They say that history tends to repeat itself. That’s happening in the housing market right now—except it’s actually worse than the disastrous crash of 2008 in some ways, according to a Goldman Sachs analysis.
Mortgage rates are at their highest levels in more than two decades at nearly 7.5%, and home prices continue to creep upward because of decades of underbuilding and the resultant lack of houses. For the second quarter of 2023, the average sale price in the U.S. hit nearly $500,000, according to the Census Bureau, nearly double the price of homes at the time that the housing bubble burst in 2008.
Roger Ashworth, a managing director at Goldman Sachs, looked at the housing crash that sparked the Great Recession 16 years later, and found most things in a “much stronger position”—with the major exception of affordability.
“While housing and more generally consumer fundamentals are in a much stronger position today, affordability for the incremental buyer is worse than it was at the peak in 2006 before the crash,” he wrote in a credit strategy research paper released Tuesday. “Absent any negative shocks to the broader economy that would either boost excess supply of homes on the market or fuel an uptick in unemployment, we continue to expect home prices to rise at a slow pace.”
The Wall Street bank is far from alone in its withering assessment of housing costs. The Atlanta Fed found that housing affordability has deteriorated beyond 2006 levels in its Home Ownership Affordability Monitor, which tracks factors including median home prices, median income, mortgage rate, monthly principal and interest payments, and the average percentage of income spent on mortgages. As of July 2023, housing affordability had dropped nearly eight percentage points year-over-year—and remains more than 31 percentage points below the threshold considered widely accessible.
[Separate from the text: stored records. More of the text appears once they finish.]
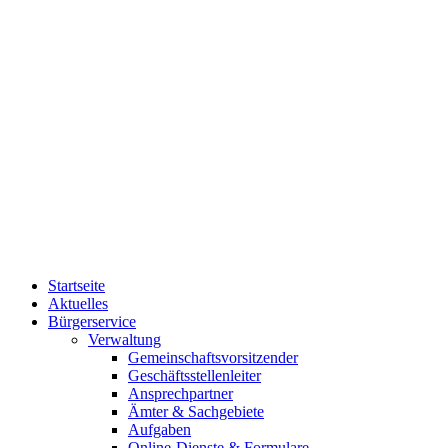
Startseite
Aktuelles
Bürgerservice
Verwaltung
Gemeinschaftsvorsitzender
Geschäftsstellenleiter
Ansprechpartner
Ämter & Sachgebiete
Aufgaben
Online-Dienste & Formulare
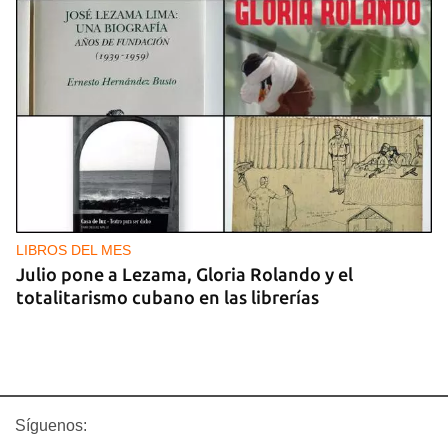
LIBROS DEL MES
Julio pone a Lezama, Gloria Rolando y el
totalitarismo cubano en las librerías
Síguenos:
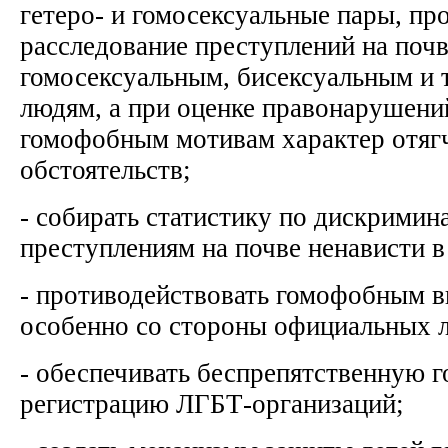
гетеро- и гомосексуальные пары, пр
расследование преступлений на почв
гомосексуальным, бисексуальным и
людям, а при оценке правонарушени
гомофобным мотивам характер отя
обстоятельств;
- собирать статистику по дискримин
преступлениям на почве ненависти
- противодействовать гомофобным 
особенно со стороны официальных 
- обеспечивать беспрепятственную 
регистрацию ЛГБТ-организаций;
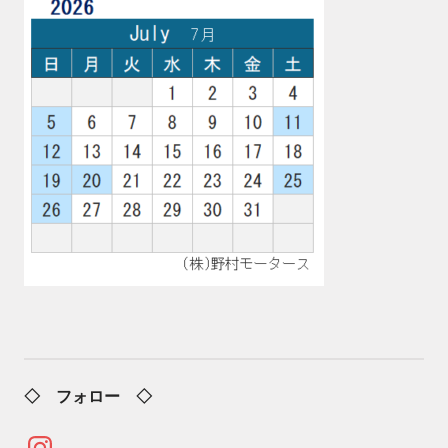
◇ フォロー ◇
Instagram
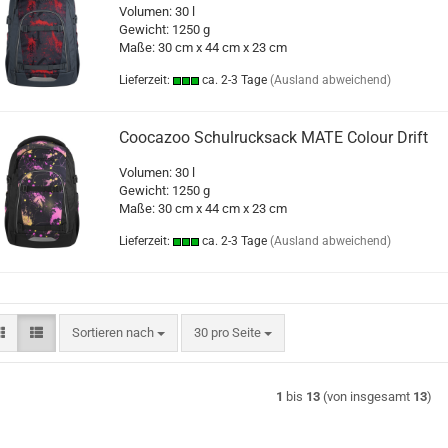
Volumen: 30 l
Gewicht: 1250 g
Maße: 30 cm x 44 cm x 23 cm
Lieferzeit:
ca. 2-3 Tage
(Ausland abweichend)
Coocazoo Schulrucksack MATE Colour Drift
Volumen: 30 l
Gewicht: 1250 g
Maße: 30 cm x 44 cm x 23 cm
Lieferzeit:
ca. 2-3 Tage
(Ausland abweichend)
Sortieren nach
pro Seite
Sortieren nach
30 pro Seite
1
bis
13
(von insgesamt
13
)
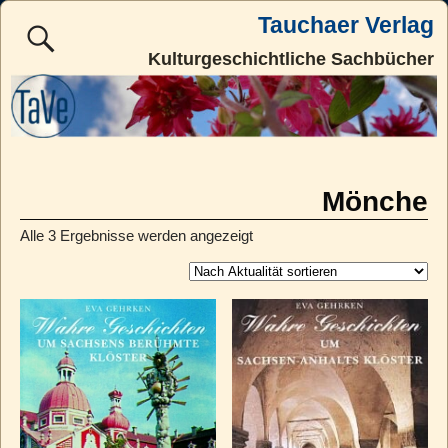
Tauchaer Verlag
Kulturgeschichtliche Sachbücher
Mönche
Alle 3 Ergebnisse werden angezeigt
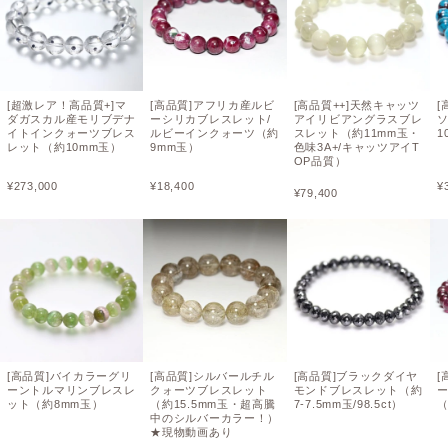
[超激レア！高品質+]マ
[高品質]アフリカ産ルビ
[高品質++]天然キャッツ
[
ダガスカル産モリブデナ
ーシリカブレスレット/
アイリビアングラスブレ
イトインクォーツブレス
ルビーインクォーツ（約
スレット（約11mm玉・
1
レット（約10mm玉）
9mm玉）
色味3A+/キャッツアイT
OP品質）
¥
273,000
¥
18,400
¥
¥
79,400
[高品質]バイカラーグリ
[高品質]シルバールチル
[高品質]ブラックダイヤ
[
ーントルマリンブレスレ
クォーツブレスレット
モンドブレスレット（約
ット（約8mm玉）
（約15.5mm玉・超高騰
7-7.5mm玉/98.5ct）
（
中のシルバーカラー！）
★現物動画あり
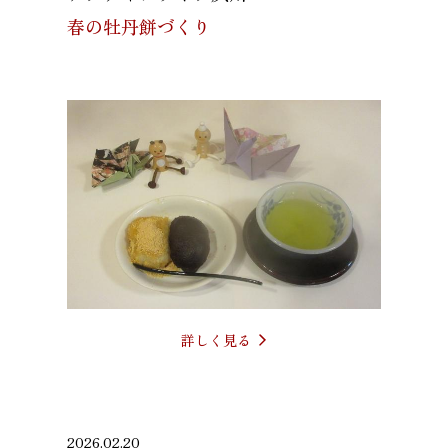
春の牡丹餅づくり
詳しく見る
2026.02.20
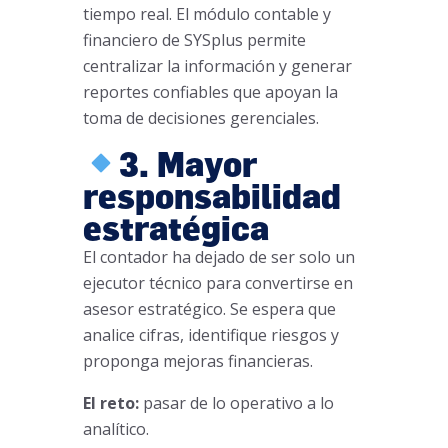
tiempo real. El módulo contable y
financiero de SYSplus permite
centralizar la información y generar
reportes confiables que apoyan la
toma de decisiones gerenciales.
3. Mayor
responsabilidad
estratégica
El contador ha dejado de ser solo un
ejecutor técnico para convertirse en
asesor estratégico. Se espera que
analice cifras, identifique riesgos y
proponga mejoras financieras.
El reto:
pasar de lo operativo a lo
analítico.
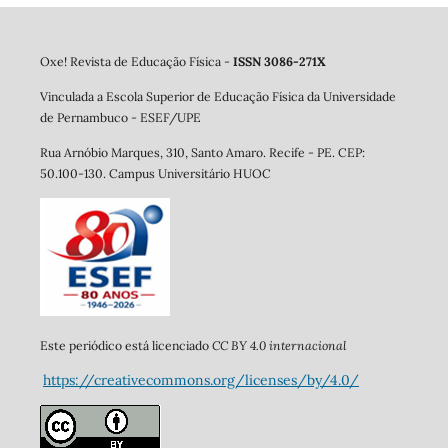
Oxe! Revista de Educação Física -
ISSN 3086-271X
Vinculada a Escola Superior de Educação Física da Universidade
de Pernambuco - ESEF/UPE
Rua Arnóbio Marques, 310, Santo Amaro. Re
cife - PE. CEP:
50.100-130. Campus Universitário HUOC
CC BY 4.0 internacional
Este periódico está licenciado
https://creativecommons.org/licenses/by/4.0/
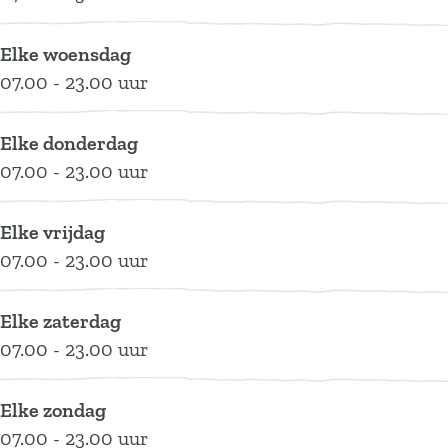
o
n
o
Elke woensdag
g
07.00 - 23.00 uur
e
v
Elke donderdag
e
07.00 - 23.00 uur
e
n
Elke vrijdag
07.00 - 23.00 uur
Elke zaterdag
07.00 - 23.00 uur
Elke zondag
07.00 - 23.00 uur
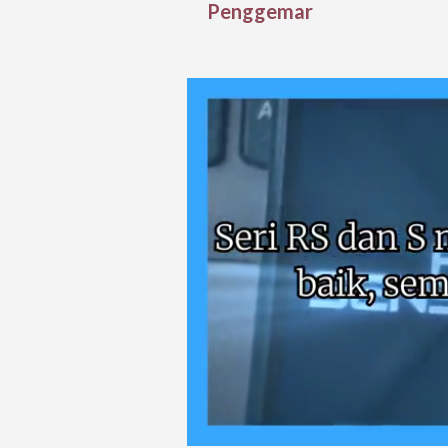
Penggemar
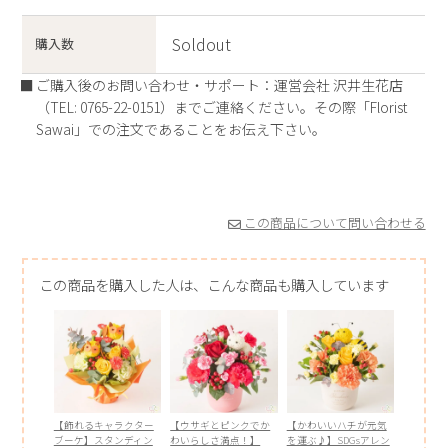
Soldout
購入数
ご購入後のお問い合わせ・サポート：運営会社 沢井生花店
（TEL: 0765-22-0151）までご連絡ください。その際「Florist
Sawai」での注文であることをお伝え下さい。
この商品について問い合わせる
この商品を購入した人は、こんな商品も購入しています
【飾れるキャラクター
【ウサギとピンクでか
【かわいいハチが元気
ブーケ】スタンディン
わいらしさ満点！】
を運ぶ♪】SDGsアレン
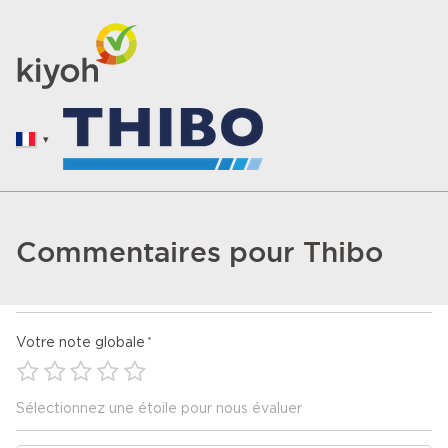
Commentaires pour Thibo
Votre note globale
Sélectionnez une étoile pour nous évaluer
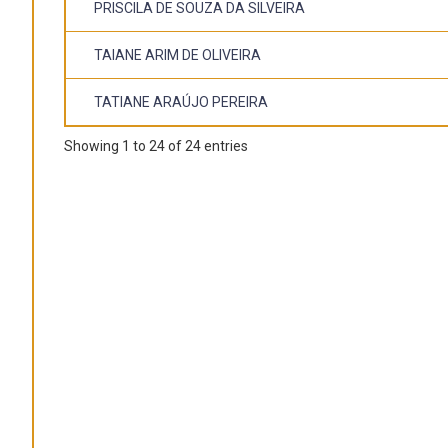
PRISCILA DE SOUZA DA SILVEIRA
TAIANE ARIM DE OLIVEIRA
TATIANE ARAÚJO PEREIRA
Showing 1 to 24 of 24 entries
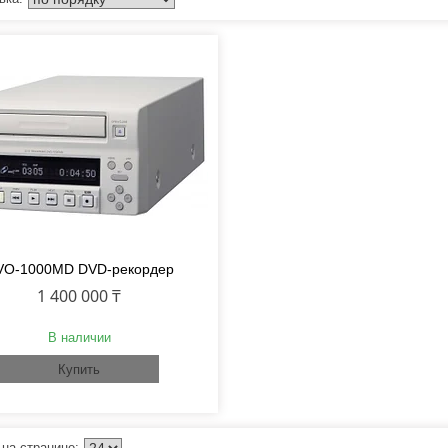
VO-1000MD DVD-рекордер
1 400 000 ₸
В наличии
Купить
By the end of this year, we’ll see home prices rise by 1.8%, with a 3.5% increase by the end of 2024, Ashworth predicted in the paper titled, “U.S. Housing market crash turns not-so-sweet 16.” Ashworth has been studying mortgage-backed securities and the real estate market for more than a decade, most recently with Citi. He joined Goldman in July, according to eFinancialCareers. Ashworth did not respond to Fortune’s request for further comment on the research paper.
Although there’s still reason to be concerned about housing affordability, a lot has changed since 2008, when Fannie Mae and Freddie Mac were placed under conservatorship by the U.S. government—and the major challenges facing the housing market today differ from before.
For one, two decades ago, products like zero-down-payment mortgages and taking out cash from a home’s equity helped more Americans buy property, boosting real estate prices at the time of the last crisis. Today, prices are high because there are much fewer homes for sale. Indeed, housing housing inventory levels are near historic lows. Between September 2018 and September 2023, the average number of homes on the market dropped a whopping 60% to below 700,000 active listings, according to Realtor.com.
“The current low home inventory could help explain why home prices appear to be resilient despite the challenging affordability environment we find ourselves in,” Ashworth wrote. But in the 2004 to 2009 period, home supply started growing while home price appreciation slowed, he noted: “Not only was the months’ supply of homes high, there was also a buildup in ‘shadow’ inventory of homes of borrowers facing foreclosure even before job losses started.”
Today, we’re seeing mortgage rates and home prices climb in tandem—a brutal storm for would-be homebuyers who find themselves priced out. During the last crash, higher loan payments started to translate into weaker home prices, which isn’t the case today.
“[U]nlike the turn of the millennium, house prices today are rising alongside mortgage rates, primarily due to low inventory,” Sam Khater, Freddie Mac’s chief economist, said in a statement released Sept. 29. “These headwinds are causing both buyers and sellers to hold out for better circumstances.”
Unfortunately for those would-be buyers, Ashworth, along with many other real estate economists and experts, doesn’t expect better deals any time soon. Without a boost in home supply, an uptick in unemployment, or a drop in mortgage rates, Goldman holds to its projection that home prices will continue to climb into next year.
“Now that interest rates have reversed course and are now far higher, affordability for the incremental home buyer is more challenged than during the 2004-07 period,” Ashworth wrote. “We continue to expect home prices to rise at a slow pace over the medium term.”